WORK TASK → Output every entry below exactly, without its pictures.

AVAILABLE RECORDS →
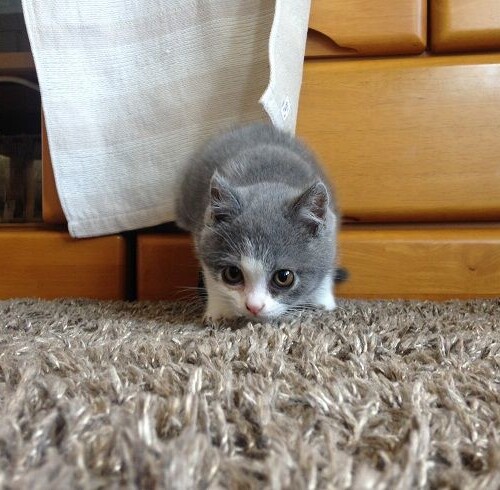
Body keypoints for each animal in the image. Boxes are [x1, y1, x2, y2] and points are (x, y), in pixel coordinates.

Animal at [175, 123, 339, 322]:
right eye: (232, 273)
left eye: (284, 277)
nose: (254, 307)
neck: (268, 180)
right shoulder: (202, 233)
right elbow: (210, 275)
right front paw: (219, 310)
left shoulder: (330, 226)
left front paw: (323, 301)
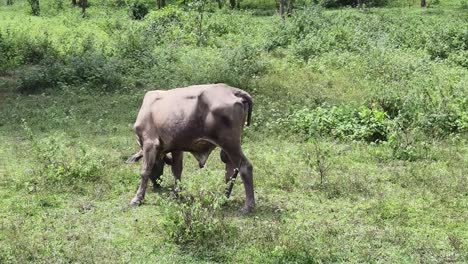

THE COMPLETED TASK →
Body keypoints for each animal in the image. Boxes are [x1, y1, x2, y2] and points are (x, y), in pixel coordinates.

Animal at [175, 123, 339, 322]:
right eye: (232, 273)
left eye: (284, 277)
nose: (254, 307)
neck: (268, 180)
right shoulder: (202, 233)
right elbow: (210, 275)
right front paw: (219, 310)
left shoulder: (330, 226)
left front paw: (323, 301)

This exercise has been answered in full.